=== EXERCISE GOAL ===
Rewrite the text lines of the material below with "北海道観光" changed to "北海道旅行" everywhere and nothing else altered. Leave the pictures out of your answer.

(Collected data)
--------------------------------
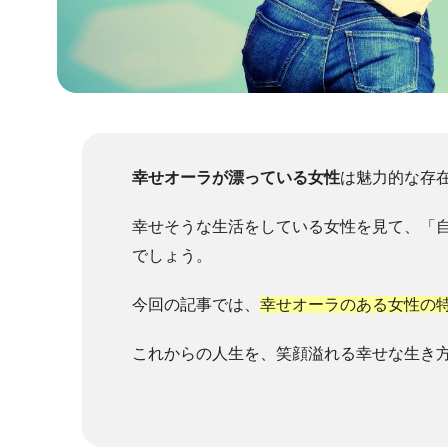
幸せオーラが漂っている女性
は魅力的な存
幸せそうな生活をしている女性を見て、「
でしょう。
今回の記事では、
幸せオーラのある女性の
これからの人生を、笑顔溢れる幸せな生き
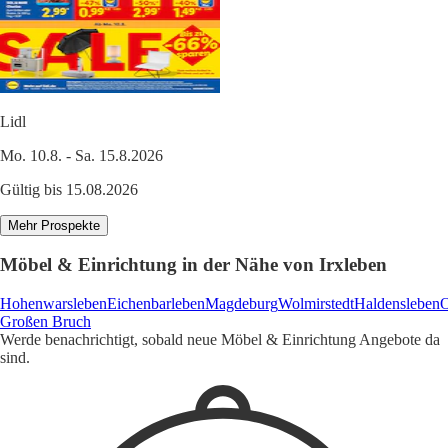
Lidl
Mo. 10.8. - Sa. 15.8.2026
Gültig bis 15.08.2026
Mehr Prospekte
Möbel & Einrichtung in der Nähe von Irxleben
Hohenwarsleben
Eichenbarleben
Magdeburg
Wolmirstedt
Haldensleben
O
Großen Bruch
Werde benachrichtigt, sobald neue Möbel & Einrichtung Angebote da
sind.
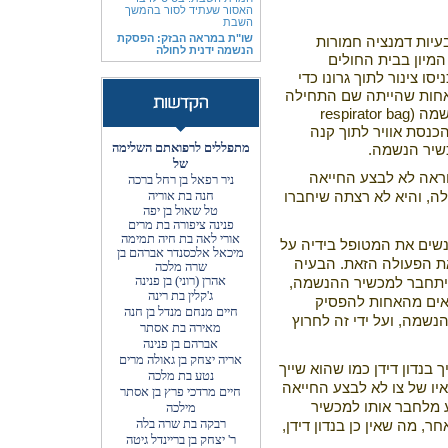
האסור שעתיד לסור בהמשך
השבת
שו"ת במראה הבזק: הפסקת
עיות דמנציה חמורות
הנשמה ידנית לחולה
מיון בבית החולים
 צינור לתוך גרונו כדי
האחות שהייתה שם התחילה
שמה (
respirator bag
הכנסת אוויר לתוך קנה
מתפללים לרפואתם השלימה
כשיר הנשמה.
של
ראה לא לבצע החייאה
ניר רפאל בן רחל ברכה
חנה בת אוריה
ה, והיא לא רצתה שיחברו
טל שאול בן יפה
פנינה ציפורה בת מרים
אורי לאה בת חיה תמימה
שים את המטופל בידיה על
מיכאל אלכסנדר אברהם בן
את הפעולה הזאת. הבעיה
שרה מלכה
אהרן (רוני) בן פנינה
יתחבר למכשיר ההנשמה,
ג'קלין בת רינה
פאים מהאחות להפסיק
חיים מנחם מנדל בן חנה
נשמה, ועל ידי זה לחרוץ
מאירה בת אסתר
אברהם בן פנינה
אריה יצחק בן גאולה מרים
 בנדון דידן כמו שהוא שייך
נטע בת מלכה
יו של צו לא לבצע החייאה
חיים מרדכי פרץ בן אסתר
 מלחבר אותו למכשיר
מילכה
רבקה בת שרה בלה
, מה שאין כן בנדון דידן,
ר' יצחק בן בריינדל גיטה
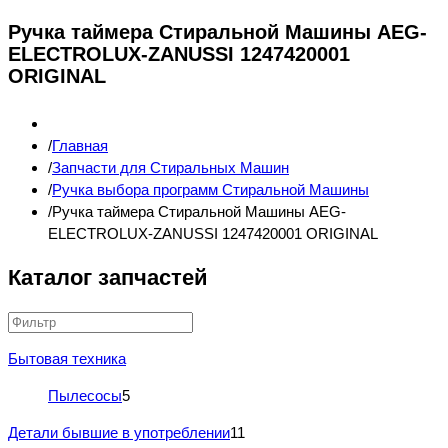
Ручка таймера Стиральной Машины AEG-
ELECTROLUX-ZANUSSI 1247420001
ORIGINAL
Главная
Запчасти для Стиральных Машин
Ручка выбора программ Стиральной Машины
Ручка таймера Стиральной Машины AEG-
ELECTROLUX-ZANUSSI 1247420001 ORIGINAL
Каталог запчастей
Бытовая техника
Пылесосы
5
Детали бывшие в употреблении
11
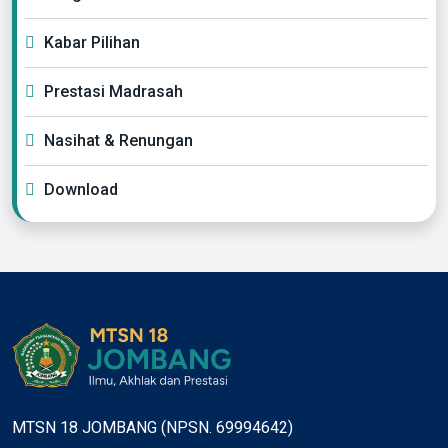
Kabar Pilihan
Prestasi Madrasah
Nasihat & Renungan
Download
MTSN 18 JOMBANG (NPSN. 69994642)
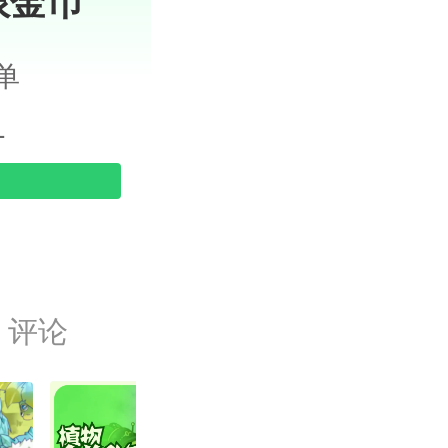
限金币
单
1
评论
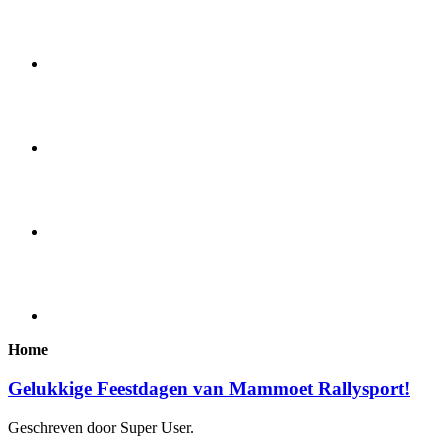
Home
Gelukkige Feestdagen van Mammoet Rallysport!
Geschreven door Super User.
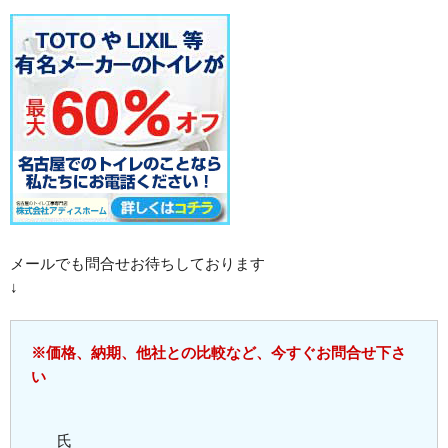
メールでも問合せお待ちしております
↓
※価格、納期、他社との比較など、今すぐお問合せ下さ
い
氏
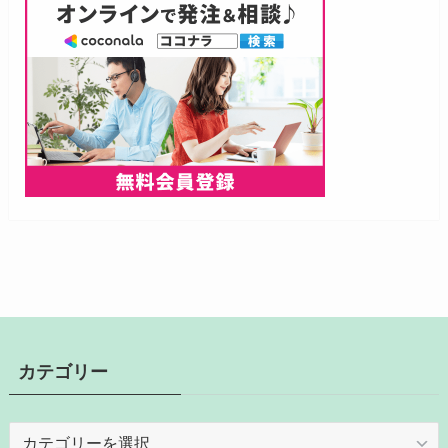
カテゴリー
カ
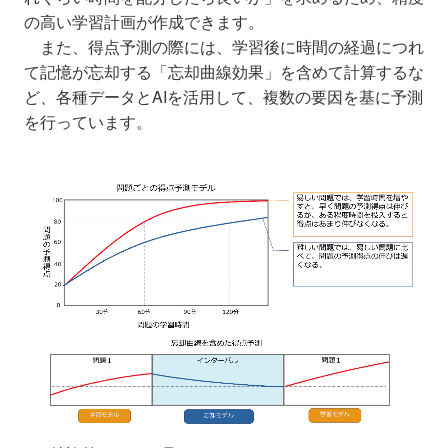
の高い学習計画が作成できます。
また、得点予測の際には、学習後に時間の経過につれ
て記憶が忘却する「忘却曲線効果」を含めて計算するな
ど、各種データとAIを活用して、複数の要因を基に予測
を行っています。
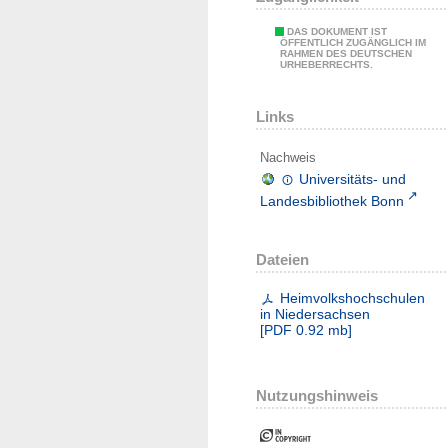
DAS DOKUMENT IST
ÖFFENTLICH ZUGÄNGLICH IM
RAHMEN DES DEUTSCHEN
URHEBERRECHTS.
Links
Nachweis
Universitäts- und
Landesbibliothek Bonn
Dateien
Heimvolkshochschulen
in Niedersachsen
[
PDF
0.92 mb
]
Nutzungshinweis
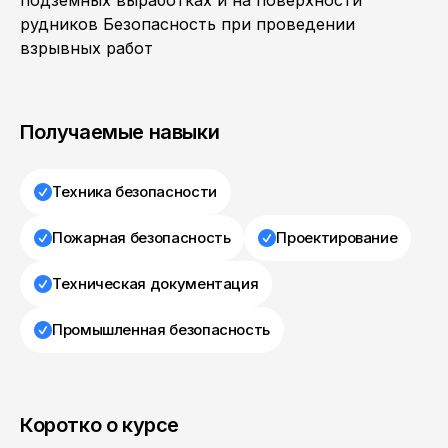
подземных выработках и на поверхности
рудников Безопасность при проведении
взрывных работ
Получаемые навыки
Техника безопасности
Пожарная безопасность
Проектирование
Техническая документация
Промышленная безопасность
Коротко о курсе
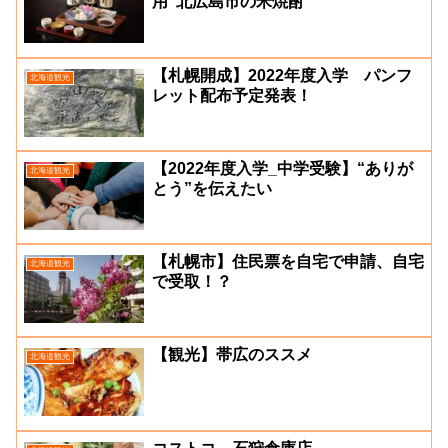
用”北広島市の米焼酎
【札幌開成】2022年度入学 パンフ
北海道観光
レット配布予定発表！
【2022年度入学_中学受験】“ありが
北海道観光
とう”を伝えたい
【札幌市】住民票を自宅で申請、自宅
北海道観光
で受取！？
【観光】帯広のススメ
北海道観光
--------------------------------
=== TASK SOLUTION ===
幸せオーラが漂っている女性
は魅力的な存
幸せそうな生活をしている女性を見て、「
でしょう。
今回の記事では、
幸せオーラのある女性の
これからの人生を、笑顔溢れる幸せな生き
Lidl
Mo. 10.8. - Sa. 15.8.2026
Gültig bis 15.08.2026
Mehr Prospekte
Möbel & Einrichtung in der Nähe von Irxleben
Hohenwarsleben
Eichenbarleben
Magdeburg
Wolmirstedt
Haldensleben
O
Großen Bruch
Werde benachrichtigt, sobald neue Möbel & Einrichtung Angebote da
sind.
האסור שעתיד לסור בהמשך
השבת
שו"ת במראה הבזק: הפסקת
עיות דמנציה חמורות
הנשמה ידנית לחולה
מיון בבית החולים
 צינור לתוך גרונו כדי
האחות שהייתה שם התחילה
שמה (
respirator bag
הכנסת אוויר לתוך קנה
מתפללים לרפואתם השלימה
כשיר הנשמה.
של
ראה לא לבצע החייאה
ניר רפאל בן רחל ברכה
חנה בת אוריה
ה, והיא לא רצתה שיחברו
טל שאול בן יפה
פנינה ציפורה בת מרים
אורי לאה בת חיה תמימה
שים את המטופל בידיה על
מיכאל אלכסנדר אברהם בן
את הפעולה הזאת. הבעיה
שרה מלכה
אהרן (רוני) בן פנינה
יתחבר למכשיר ההנשמה,
ג'קלין בת רינה
פאים מהאחות להפסיק
חיים מנחם מנדל בן חנה
נשמה, ועל ידי זה לחרוץ
מאירה בת אסתר
אברהם בן פנינה
אריה יצחק בן גאולה מרים
 בנדון דידן כמו שהוא שייך
נטע בת מלכה
יו של צו לא לבצע החייאה
חיים מרדכי פרץ בן אסתר
 מלחבר אותו למכשיר
מילכה
רבקה בת שרה בלה
, מה שאין כן בנדון דידן,
ר' יצחק בן בריינדל גיטה
Ручка таймера Стиральной Машины AEG-
ELECTROLUX-ZANUSSI 1247420001
ORIGINAL
Главная
Запчасти для Стиральных Машин
Ручка выбора программ Стиральной Машины
Ручка таймера Стиральной Машины AEG-
ELECTROLUX-ZANUSSI 1247420001 ORIGINAL
Каталог запчастей
Бытовая техника
Пылесосы
5
Детали бывшие в употреблении
11
Kabar Pilihan
Prestasi Madrasah
Nasihat & Renungan
Download
MTSN 18 JOMBANG (NPSN. 69994642)
限金币
单
1
评论
Home
Gelukkige Feestdagen van Mammoet Rallysport!
Geschreven door Super User.
メールでも問合せお待ちしております
↓
※価格、納期、他社との比較など、今すぐお問合せ下さ
い
氏
カテゴリー
カ
の高い学習計画が作成できます。
また、得点予測の際には、学習後に時間の経過につれ
て記憶が忘却する「忘却曲線効果」を含めて計算するな
ど、各種データとAIを活用して、複数の要因を基に予測
を行っています。
DAS DOKUMENT IST
ÖFFENTLICH ZUGÄNGLICH IM
RAHMEN DES DEUTSCHEN
URHEBERRECHTS.
Links
Nachweis
Universitäts- und
Landesbibliothek Bonn
Dateien
Heimvolkshochschulen
in Niedersachsen
[
PDF
0.92 mb
]
Nutzungshinweis
подземных выработках и на поверхности
рудников Безопасность при проведении
взрывных работ
Получаемые навыки
Техника безопасности
Пожарная безопасность
Проектирование
Техническая документация
Промышленная безопасность
Коротко о курсе
用”北広島市の米焼酎
【札幌開成】2022年度入学 パンフ
北海道旅行
レット配布予定発表！
【2022年度入学_中学受験】“ありが
北海道旅行
とう”を伝えたい
【札幌市】住民票を自宅で申請、自宅
北海道旅行
で受取！？
【観光】帯広のススメ
北海道旅行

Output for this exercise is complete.